Çankaya’da Tarihi Fark
Türkmen yukarıda bir bölümünü örneklediğim bana göre yönetim başarısızlığı olan (belki bir başkası için öyle değildir onu bilemem) pek çok nedenden sonra TRT’den ayrıldı ve siyasete girdi. 2019 yılında yapılan yerel seçimlerde AK Parti’den Ankara’nın en prestijli ilçesi olan Çankaya Belediye başkan adayı oldu.

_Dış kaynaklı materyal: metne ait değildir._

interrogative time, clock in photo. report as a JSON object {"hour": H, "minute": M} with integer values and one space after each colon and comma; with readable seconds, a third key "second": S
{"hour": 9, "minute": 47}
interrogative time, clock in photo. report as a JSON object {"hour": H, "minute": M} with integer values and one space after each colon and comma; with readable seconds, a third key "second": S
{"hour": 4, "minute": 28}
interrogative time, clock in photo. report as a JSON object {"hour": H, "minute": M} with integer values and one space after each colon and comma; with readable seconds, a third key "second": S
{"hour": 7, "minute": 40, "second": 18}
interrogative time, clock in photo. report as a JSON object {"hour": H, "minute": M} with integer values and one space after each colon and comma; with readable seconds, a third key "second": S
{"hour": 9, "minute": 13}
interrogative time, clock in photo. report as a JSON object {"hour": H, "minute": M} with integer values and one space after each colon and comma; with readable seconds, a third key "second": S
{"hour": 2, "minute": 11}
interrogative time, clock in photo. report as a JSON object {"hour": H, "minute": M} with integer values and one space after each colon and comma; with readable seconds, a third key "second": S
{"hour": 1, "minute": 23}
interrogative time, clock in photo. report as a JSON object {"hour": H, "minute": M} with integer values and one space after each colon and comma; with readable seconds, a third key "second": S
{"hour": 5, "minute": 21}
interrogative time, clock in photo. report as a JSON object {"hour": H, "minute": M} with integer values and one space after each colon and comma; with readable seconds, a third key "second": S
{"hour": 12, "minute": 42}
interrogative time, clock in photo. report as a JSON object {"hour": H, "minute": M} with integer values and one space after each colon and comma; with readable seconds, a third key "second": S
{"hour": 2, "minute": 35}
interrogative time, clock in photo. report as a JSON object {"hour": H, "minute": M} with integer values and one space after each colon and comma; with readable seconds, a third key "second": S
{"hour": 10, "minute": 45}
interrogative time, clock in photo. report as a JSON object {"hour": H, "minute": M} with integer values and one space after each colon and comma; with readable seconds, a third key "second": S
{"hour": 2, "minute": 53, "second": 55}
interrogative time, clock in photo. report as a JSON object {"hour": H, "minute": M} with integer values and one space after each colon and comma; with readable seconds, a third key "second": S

Çankaya belediye başkanlığı için yarıştı. Ondan önceki seçimlerde AK Partinin o ilçedeki en büyük rakibi ile arasındaki fark yüzde 43,31 iken Amber Türkmen’in adaylık döneminde bu fark 51,86’ya çıktı.
Bütün bu olaylar geçen gün okuduğum bir haber üzerine aklıma geldi. Amber Türkmen’in, FETÖcu yayın organlarına sahip çıkan ve “Erdoğan basın kartına kan bulaştırdı” diyen, gezi olaylarına sahip çıkan bir başkana sahip, Küresel Gazeteciler Konseyi’nden ayrıldığını okuyunca çok şaşırdım. 22 Şubat 2020 tarihinde, yani konsey başkanının bu tutumlarından sonra ayrılma ihtiyacı duymuş. Bu haberi okuyunca “şimdi mi aklına geldi, konseyden
ayrılmak” diye kendi kendime söylendim.
Amber hanımı bizzat tanırım, dönem dönem çok da güzel istişarelerimiz oldu, saygımda vardır, çok hırslı bir hanım efendidir. Büyük hayalleri vardır. Şimdi medya kulislerinde TRT’nin genel müdürlüğü için lobi faaliyetlerinde bulunduğuna dair duyumlar aldım. Şimdi bu örneği neden yazdım? Medya lobi faaliyetleri ile dolu bir sektör. Bizzat hem şahit olduğum hem tanıklık ettiğim onlarca olaydan sadece biri bu anlattıklarım. Medyada tüm şahit olduğum lobileri yazsam üç senelik yazı dizisi çıkar. Burada ortak paydada hep bir şey var: Siyaset.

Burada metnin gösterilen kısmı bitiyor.